Average spot rates on the eastbound trans-Pacific trade lane eased 5.2 percent from last week’s record high, which followed the general rate increase recommended by the Transpacific Stabilization Agreement implemented by carriers during the first two weeks of August.
The Drewry Hong Kong-Los Angeles container spot rate benchmark dropped to $2,730 per 40-foot-equivalent container unit, down $150 per FEU from last week’s record of $2,880 per FEU.
“We have said for some time that carriers’ continued attempts to raise container freight rates in the trans-Pacific and Asia-Europe trades will become more and more difficult, and be reversed by subsequent rate decreases, due to the weak supply and demand balance,” said Philip Damas, division director of Drewry Supply Chain Advisors. “The latest development of Drewry’s Hong Kong-Los Angeles container rate benchmark illustrates this.”
Despite the drop, this week’s benchmark still held on to $278 of the $500 per FEU general rate increase recommended by the TSA. The net increase in the benchmark has been only $30 per FEU, however, because carriers implemented the $450 per FEU peak-season surcharge on June 10, pushing the benchmark rate up to $2,700 per FEU.

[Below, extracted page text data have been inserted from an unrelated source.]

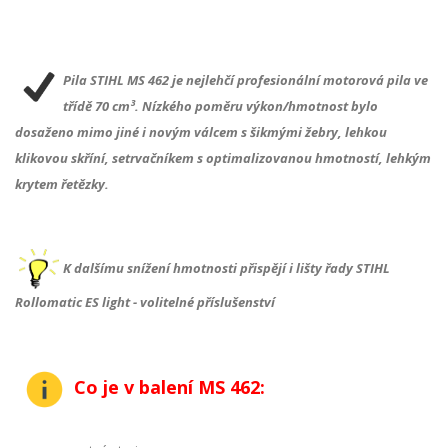
Pila STIHL MS 462 je nejlehčí profesionální motorová pila ve
třídě 70 cm³. Nízkého poměru výkon/hmotnost bylo
dosaženo mimo jiné i novým válcem s šikmými žebry, lehkou
klikovou skříní, setrvačníkem s optimalizovanou hmotností, lehkým
krytem řetězky.
K dalšímu snížení hmotnosti přispějí i lišty řady STIHL
Rollomatic ES light - volitelné příslušenství
Co je v balení MS 462: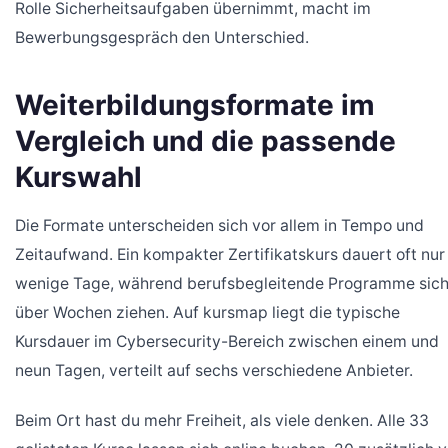
Rolle Sicherheitsaufgaben übernimmt, macht im
Bewerbungsgespräch den Unterschied.
Weiterbildungsformate im
Vergleich und die passende
Kurswahl
Die Formate unterscheiden sich vor allem in Tempo und
Zeitaufwand. Ein kompakter Zertifikatskurs dauert oft nur
wenige Tage, während berufsbegleitende Programme sic
über Wochen ziehen. Auf kursmap liegt die typische
Kursdauer im Cybersecurity-Bereich zwischen einem und
neun Tagen, verteilt auf sechs verschiedene Anbieter.
Beim Ort hast du mehr Freiheit, als viele denken. Alle 33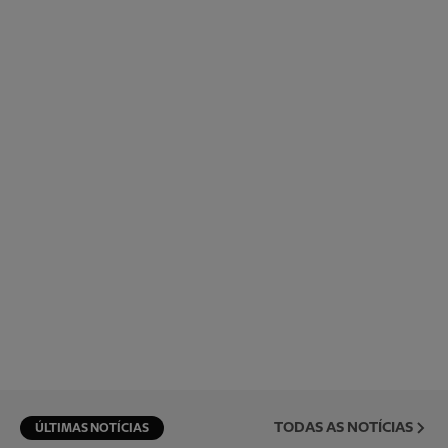
TODAS AS NOTÍCIAS
ÚLTIMAS NOTÍCIAS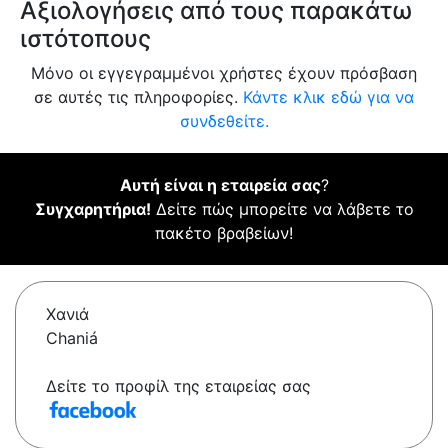
Αξιολογήσεις από τους παρακάτω
ιστότοπους
Μόνο οι εγγεγραμμένοι χρήστες έχουν πρόσβαση
σε αυτές τις πληροφορίες.
Κάντε κλικ εδώ για να
συνδεθείτε.
Αυτή είναι η εταιρεία σας
?
Συγχαρητήρια!
Δείτε πώς μπορείτε να λάβετε το
πακέτο βραβείων!
Χανιά
Chaniá
Δείτε το προφίλ της εταιρείας σας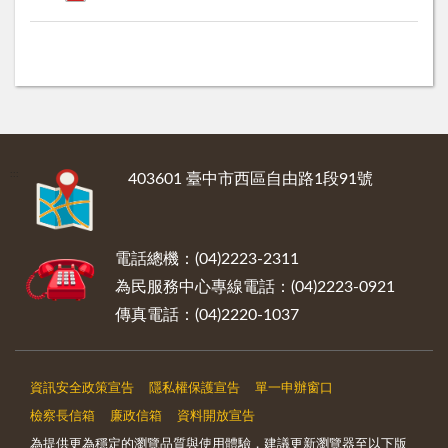
:::
403601 臺中市西區自由路1段91號
電話總機：(04)2223-2311
為民服務中心專線電話：(04)2223-0921
傳真電話：(04)2220-1037
資訊安全政策宣告
隱私權保護宣告
單一申辦窗口
檢察長信箱
廉政信箱
資料開放宣告
為提供更為穩定的瀏覽品質與使用體驗，建議更新瀏覽器至以下版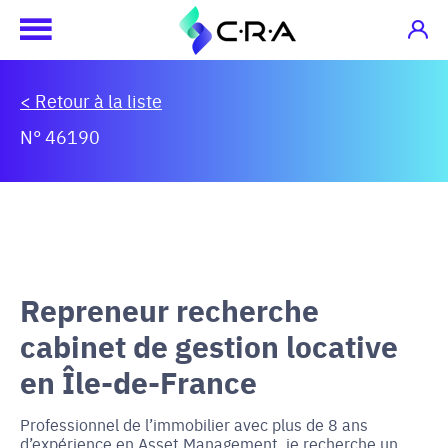
< Retour à la liste
N° 46190
Repreneur recherche
cabinet de gestion locative
en Île-de-France
Professionnel de l’immobilier avec plus de 8 ans
d’expérience en Asset Management, je recherche un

The general rate increase implemented by TSA carriers in the first two weeks of August was even higher than the four previous increases this year, which ranged from $300 to $400 per FEU, and comes as the import trade from Asia enters the peak shipping season.
The Drewry benchmark spot rate is now 54.6 percent higher than the same week last year, when it averaged $1,853 per FEU. It has climbed 90 percent in the 33 weeks since the end of last year, when it averaged $1,436 per FEU.